Just as any specious "white power movement" is a redundancy of the predominant social system, attempts to assert "buy white only" is a redundancy of the predominant economic system despite the rise of China. The perception of some whites that the Ebony Experiment is racist is another example of blindness to privilege. Having no conscious sense of the power of white skin and wealth, some whites misinterpret black empowerment and any search for black independence as racism, meaning the same method of oppression white institutions have employed for years against people of color, but it's not the same.

A blogger who seems to have a similar view is Renee at Womanist Musings. After posting objections to The Ebony Experiment she found at The Black Informant, she writes:

The resounding theme in the above commentary is white panic and a denial of white privilege. I personally love the question of what if whites only supported white owned businesses? Since the majority of the business in the United States are owned by white people chances are you already do. You will further note that the WET (white entertainment network) argument made its usual appearance. When I see this supposition, I often want to ask about the status of ABC, NBC, CBS, CNN and in particular FOX news; they clearly are not devoted to promoting diversity either in their news, or entertainment programming and BET which is barely managing to stay in business is a threat. The bottom line is that unless something unfairly promotes whiteness it is deemed racist by those that are determined to maintain undeserved white privilege. (Renee at WM)
Just how many people slept through history class is what I've been wondering. Since I first heard about the Ebony Experiment in March, history and how we arrived at this point in time, has poked me.

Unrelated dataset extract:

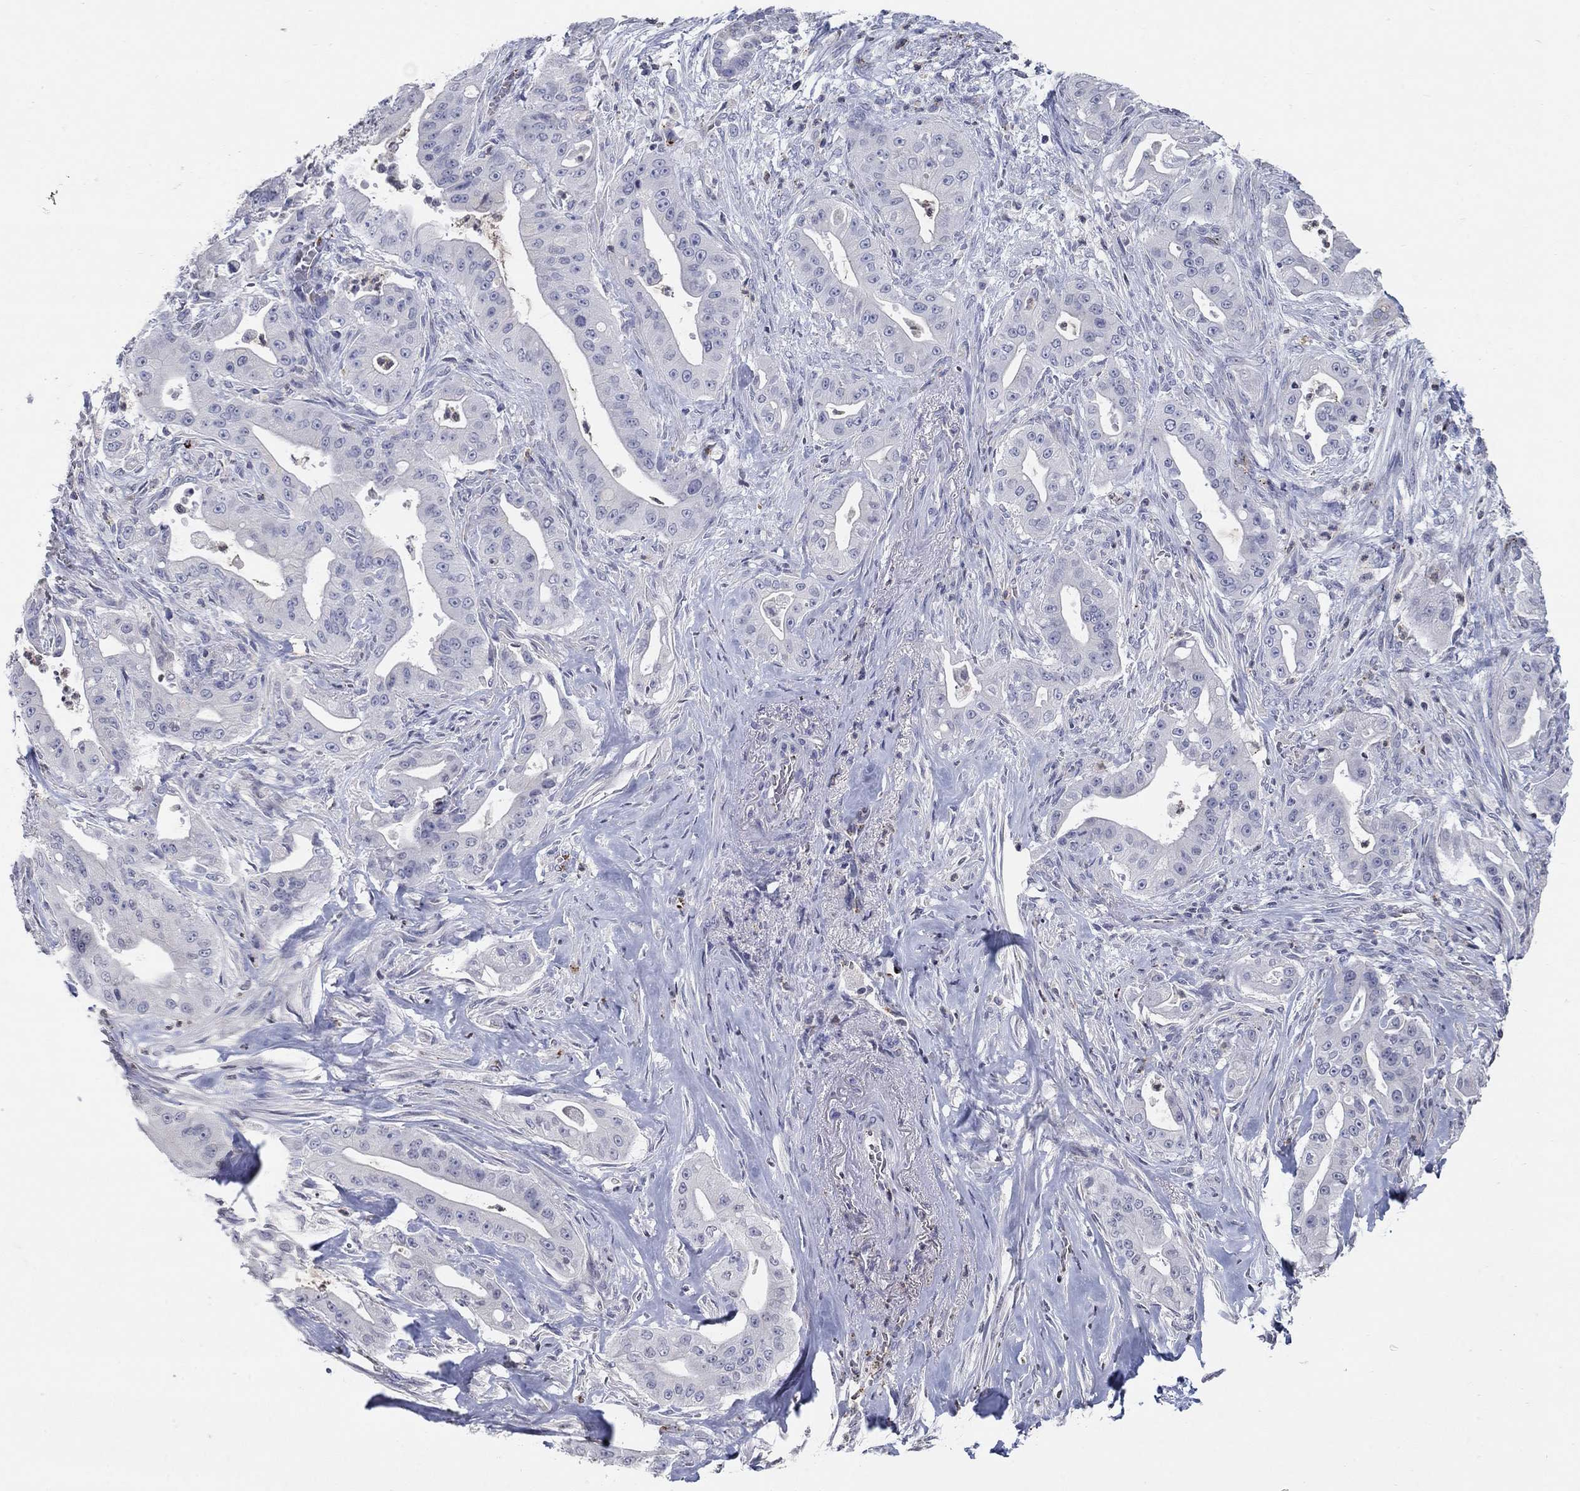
{"staining": {"intensity": "negative", "quantity": "none", "location": "none"}, "tissue": "pancreatic cancer", "cell_type": "Tumor cells", "image_type": "cancer", "snomed": [{"axis": "morphology", "description": "Normal tissue, NOS"}, {"axis": "morphology", "description": "Inflammation, NOS"}, {"axis": "morphology", "description": "Adenocarcinoma, NOS"}, {"axis": "topography", "description": "Pancreas"}], "caption": "This is a micrograph of immunohistochemistry staining of pancreatic cancer (adenocarcinoma), which shows no positivity in tumor cells. (DAB IHC visualized using brightfield microscopy, high magnification).", "gene": "TINAG", "patient": {"sex": "male", "age": 57}}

America was once a legally segregated nation. As a result, there were businesses within the black community owned by black people that thrived, but a stigma clung to them. Blacks went to black-owned establishments because they had no place else to go that wouldn't force them to sit in the back or enter through the kitchen door. Entry into white establishments was forbidden and as a result white businesses carried the mystique of a wonderland. Conversely, black businesses were viewed as inferior.

When segregation ended, blacks could shop and eat wherever they wished and so flocked to what had once been taboo, abandoning black business owners who had served them for decades, assuming they had arrived at a better place. Or, as scholar James E. Clingman told The Times, blacks "began patronizing white-owned businesses under the misconception that buying white signified blacks' upward socioeconomic mobility."

Another casualty of segregation was the reputation of the black professional who had been educated in black schools. Separate was not equal. My parents and grandparents could see that with the raggedy books that landed on their school desks, torn and worn by white children who used them first. The perception grew that white children received a better education, which was true in many ways, and the consequence was that white professionals educated in white schools were assumed to be superior to black professionals educated in black schools.

I remember my grandmother saying that she wouldn't go to a black doctor. Later I understood it was because she believed the white doctor was not necessarily smarter but that the white doctor had access to the latest in equipment and the best medical schools.

But let's go with the positive side of the Anderson story. According to the LA Times, the hate mail they've received is a small part of the Anderson's correspondence. Most of the comments have been supportive--"people see the endeavor as beneficial to all."

The Andersons' story also appears in the Chicago Tribune.

Look for this post to be cross-posted at BlogHer.com later. I decided to add this post to The Urban Mother's Book of Prayers because strengthening the black community's economy will directly impact the quality of city life because many major cities have large black populations.